On Wed, Aug 16, 2023 at 01:40:41PM +0200, David Marchand wrote:
> On Wed, Aug 16, 2023 at 1:15 PM David Marchand
> <david.march...@redhat.com> wrote:
> >
> > On Wed, Aug 16, 2023 at 1:02 PM Bruce Richardson
> > <bruce.richard...@intel.com> wrote:
> > > These lines here seem to be exposing a bug in the mempool unit tests for
> > > shared builds, which is why we have a CI failure.
> > >
> > > The mempool unit tests use the mempool "create_empty" API, and then call
> > > the populate APIs to finish setting up the mempool. However, the
> > > create_empty API does not explicitly configure a particular set of mempool
> > > ops for the new mempool, leaving the ops field at 0. This means that 
> > > unless
> > > the app explicitly sets other ops, the mempool will use the ops from
> > > whatever driver registers itself first.

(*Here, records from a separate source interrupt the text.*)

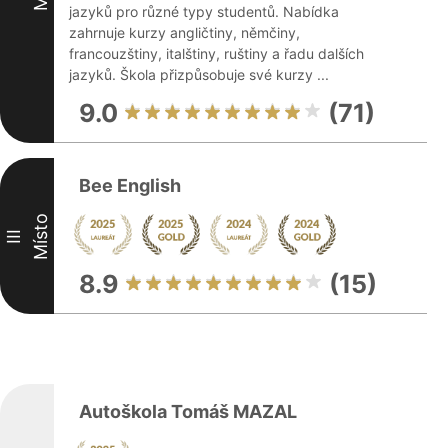
jazyků pro různé typy studentů. Nabídka
zahrnuje kurzy angličtiny, němčiny,
francouzštiny, italštiny, ruštiny a řadu dalších
jazyků. Škola přizpůsobuje své kurzy ...
9.0
(71)
Bee English
Místo
III
8.9
(15)
Autoškola Tomáš MAZAL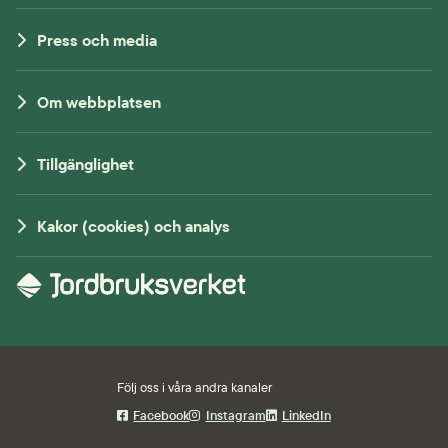
Press och media
Om webbplatsen
Tillgänglighet
Kakor (cookies) och analys
Följ oss i våra andra kanaler
Facebook
Instagram
LinkedIn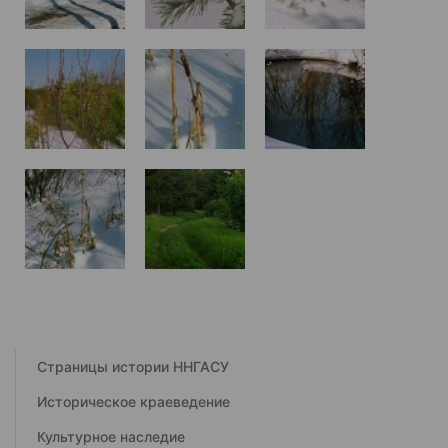
Страницы истории ННГАСУ
Историческое краеведение
Культурное наследие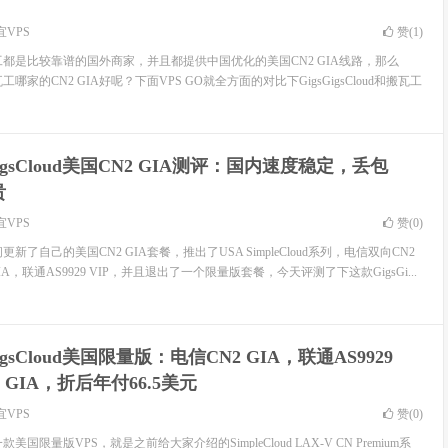
宜VPS
赞(
1
)
d和搬瓦工都是比较靠谱的国外商家，并且都提供中国优化的美国CN2 GIA线路，那么
比搬瓦工哪家的CN2 GIA好呢？下面VPS GO就全方面的对比下GigsGigsCloud和搬瓦工
GigsCloud美国CN2 GIA测评：国内速度稳定，丢包
贵
宜VPS
赞(
0
)
段时间更新了自己的美国CN2 GIA套餐，推出了USA SimpleCloud系列，电信双向CN2
IA，联通AS9929 VIP，并且退出了一个限量版套餐，今天评测了下这款GigsGi...
GigsCloud美国限量版：电信CN2 GIA，联通AS9929
 GIA，折后年付66.5美元
宜VPS
赞(
0
)
出了一款美国限量版VPS，就是之前给大家介绍的SimpleCloud LAX-V CN Premium系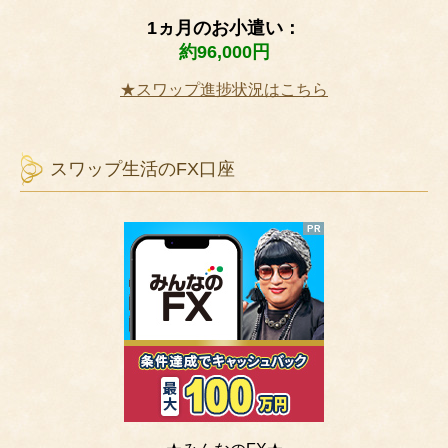
1ヵ月のお小遣い：
約96,000円
★スワップ進捗状況はこちら
スワップ生活のFX口座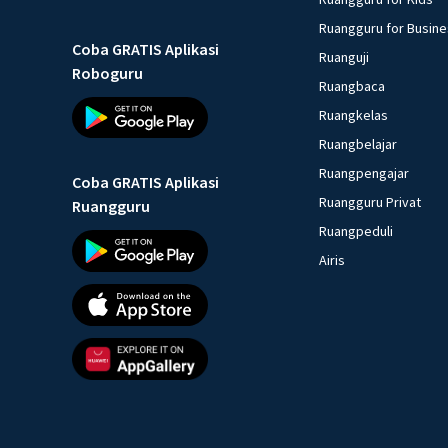
Ruangguru for Busin
Coba GRATIS Aplikasi
Ruanguji
Roboguru
Ruangbaca
Ruangkelas
Ruangbelajar
Ruangpengajar
Coba GRATIS Aplikasi
Ruangguru Privat
Ruangguru
Ruangpeduli
Airis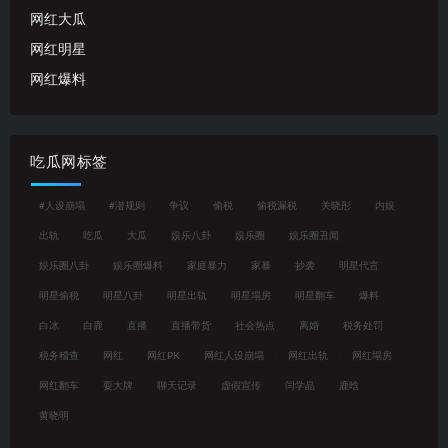
网红大瓜
网红明星
网红爆料
吃瓜网标签
#人设崩塌
#潜规则
争议
偷税
偷税漏税
关晓彤
内娱
出轨
吃瓜
大瓜
娱乐八卦
娱乐圈
娱乐圈丑闻
娱乐圈八卦
娱乐圈爆料
家庭暴力
家暴
抄袭
明星代言
明星偷税
明星八卦
明星出轨
明星塌房
明星翻车
爆料
白冰
白鹿
直播
直播带货
社会热点
离婚
税务处罚
税务稽查
网红
网红PK
网红人设崩塌
网红出轨
网红塌房
网红翻车
耍大牌
聊天记录
虚假宣传
闫学晶
鹿晗
黄晓明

This occurs even when the driver 
> > > is
> > > unsuitable, e.g. on my Intel system, the dpaa2 is first on the list,
> > > leading to failures in setting up and using the mempool.
> >
> > Hum, it sounds like a bug to me.
> > The dpaa2 driver should not be registered as the default (or here,
> > default platform) mempool.
> > Other mempool drivers ensure that required hw is available, I guess
> > dpaa2 is missing some check.
> 
> Ok, re-reading your last comment, I agree it looks like an issue in
> the unit test itself.
> Copying Olivier.
> 
No, I think it's not a bug in the test, but rather in the mempool.
Unfortunately, I think the concept of the "default" driver for mempools
seems to exist only when using the mbuf library to create mempools. Even
then, the default mempool is different from what the first entry in the
list is. That's the fundamental issue here, we are using the zero-eth entry
in the ops list, rather than a default one.